I waited until Satori was outside of thought range before I let my thoughts continue. Youkai liked to leave a situation on their own terms, I was starting to realize.

“Man, she’s so much less serious after you get to know her,” I said.

“Only if she likes you,” said Sasha. “She’s cold and overbearing to most.”

“You don’t say,” I said. Sasha had spent more time with Satori than just about any of us.

“So it reminds you about AI,” she said. “I didn’t expect that.”

“Well… it’s not quite the same,” I said. “A moratorium on AI is a lot harder to enforce. But her flat refusal reminded me of how difficult it was to talk about AI when I was last in the Outside World. When propaganda got real bad, even saying the words ‘AI alignment’ would make people tune you out, or get foaming mad.” I looked at Sasha, and saw that if she had strong opinions on slowing down AI, she had set them aside or forgotten about them since coming to Gensokyo.

“I can see why her refusal to even think about it would rub you the wrong way.”

“I wish I could convince her it is worthwhile to know.
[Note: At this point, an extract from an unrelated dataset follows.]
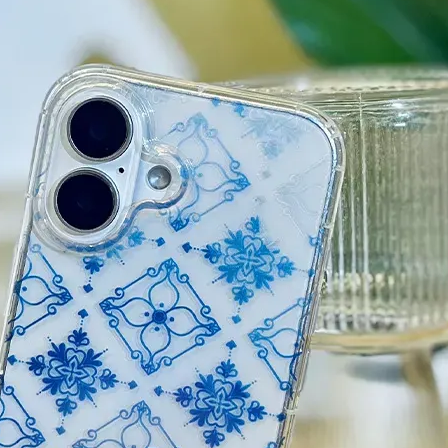
加入購物車
瀏覽更多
Even if it risks affecting her fate… or perhaps especially then!” I shook my head. “Anyway, thanks for listening.”

“Of course,” said Sasha. “I’m going to the bathhouse after this, but there’s something I wanted to talk to you about first.”

“I’ll walk you there so we can keep talking.”

“And not bathe? Look, man, I’m trying to be subtle about my hints…” She pinched her nose.

“I don’t have any money,” I admitted. A short argument followed, in which Sasha said she’d pay for me to use the bathhouse and I didn’t have to repay her, just to stop the stank. “I don’t freaking stink, I take a cold shower every day!”

“I’m trying to do you a favor, asshole, and let you enjoy some hot water.” The night guards had arrived. We waved to them as we left. “It doesn’t matter if you stink, just take my gift.”

“Fine,” I said. “What did you want to talk about?” Her face fell.

“I think Arnold’s turning into a youkai, just like we were.”

I exhaled. If it wasn’t one thing stressing me out, it would be another.